As if Horror on the Orient Express didn’t have enough material stuffed inside its ample box, Reign of Terror expands that gargantuan campaign.

As I mentioned on Tuesday, the second edition of Orient Express offers keepers the chance to play through side scenarios that reflect the events of historical handouts the main characters discover during the course of their investigation. The events in the box happen to coincide with time periods for which Chaosium has established sourcebooks – the Dark Ages, Rome, the Victorian era and the modern day. Yet much of the mystery in Orient express centers on events that occur during the French Revolution. Enter Reign of Terror.

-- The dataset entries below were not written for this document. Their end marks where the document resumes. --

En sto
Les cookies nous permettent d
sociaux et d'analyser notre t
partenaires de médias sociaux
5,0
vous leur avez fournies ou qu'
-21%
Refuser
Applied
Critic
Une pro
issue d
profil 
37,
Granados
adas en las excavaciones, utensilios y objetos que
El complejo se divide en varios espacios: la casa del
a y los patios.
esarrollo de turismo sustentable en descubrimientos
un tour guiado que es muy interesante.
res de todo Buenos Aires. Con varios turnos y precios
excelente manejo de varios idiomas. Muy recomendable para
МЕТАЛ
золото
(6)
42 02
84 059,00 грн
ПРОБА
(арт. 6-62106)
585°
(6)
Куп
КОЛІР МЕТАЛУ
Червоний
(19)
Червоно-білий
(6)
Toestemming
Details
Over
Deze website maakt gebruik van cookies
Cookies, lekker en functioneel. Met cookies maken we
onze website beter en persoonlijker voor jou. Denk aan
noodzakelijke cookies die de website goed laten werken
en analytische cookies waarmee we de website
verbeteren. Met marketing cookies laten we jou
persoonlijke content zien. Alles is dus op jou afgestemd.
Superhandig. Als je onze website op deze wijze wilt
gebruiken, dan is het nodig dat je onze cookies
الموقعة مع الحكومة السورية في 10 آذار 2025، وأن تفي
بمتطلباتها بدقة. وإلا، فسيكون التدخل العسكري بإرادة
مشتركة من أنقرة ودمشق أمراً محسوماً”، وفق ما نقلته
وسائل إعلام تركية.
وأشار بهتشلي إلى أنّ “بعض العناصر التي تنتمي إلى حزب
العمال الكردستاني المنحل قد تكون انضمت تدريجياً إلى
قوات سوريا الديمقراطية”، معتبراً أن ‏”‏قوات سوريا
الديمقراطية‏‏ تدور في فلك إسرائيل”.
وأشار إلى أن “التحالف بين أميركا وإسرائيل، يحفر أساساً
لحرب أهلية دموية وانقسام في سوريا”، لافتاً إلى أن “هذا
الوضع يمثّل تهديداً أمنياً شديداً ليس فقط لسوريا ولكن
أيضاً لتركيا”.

A portion of the book is given over to historical details and adventure seeds you’d expect from a sourcebook, but the real meat is the two-part scenario that plugs into Orient Express. It amounts to a mini-campaign of its own.
I won’t get into the details, of course, since the book only recently came out. I’ll leave it at this: it is Very Good. So good, in fact, that if this is an indication of the level of quality modern Chaosium is putting into its titles, I’d say we’re on the edge of another Golden Age for the company (so long as the business end keeps it together).
It has a key difference from the historical scenarios in the Orient Express box. Those delve into events that have predetermined endings, reflecting the fact that these are dramatic re-enactments of events the characters in 1923 are reading about in order to discover clues for their decidedly not predetermined mystery on the train. It’s very meta, I know. The downside is that these side scenarios run the risk of feeling railroaded.
Not so with Reign of Terror. The second part of RoT depicts a part of history that is unrecorded in the context of Horror on the Orient Express, meaning the outcome – and the consequences – for both the 18th century and 1923 investigators are entirely up in the air. Plot twist!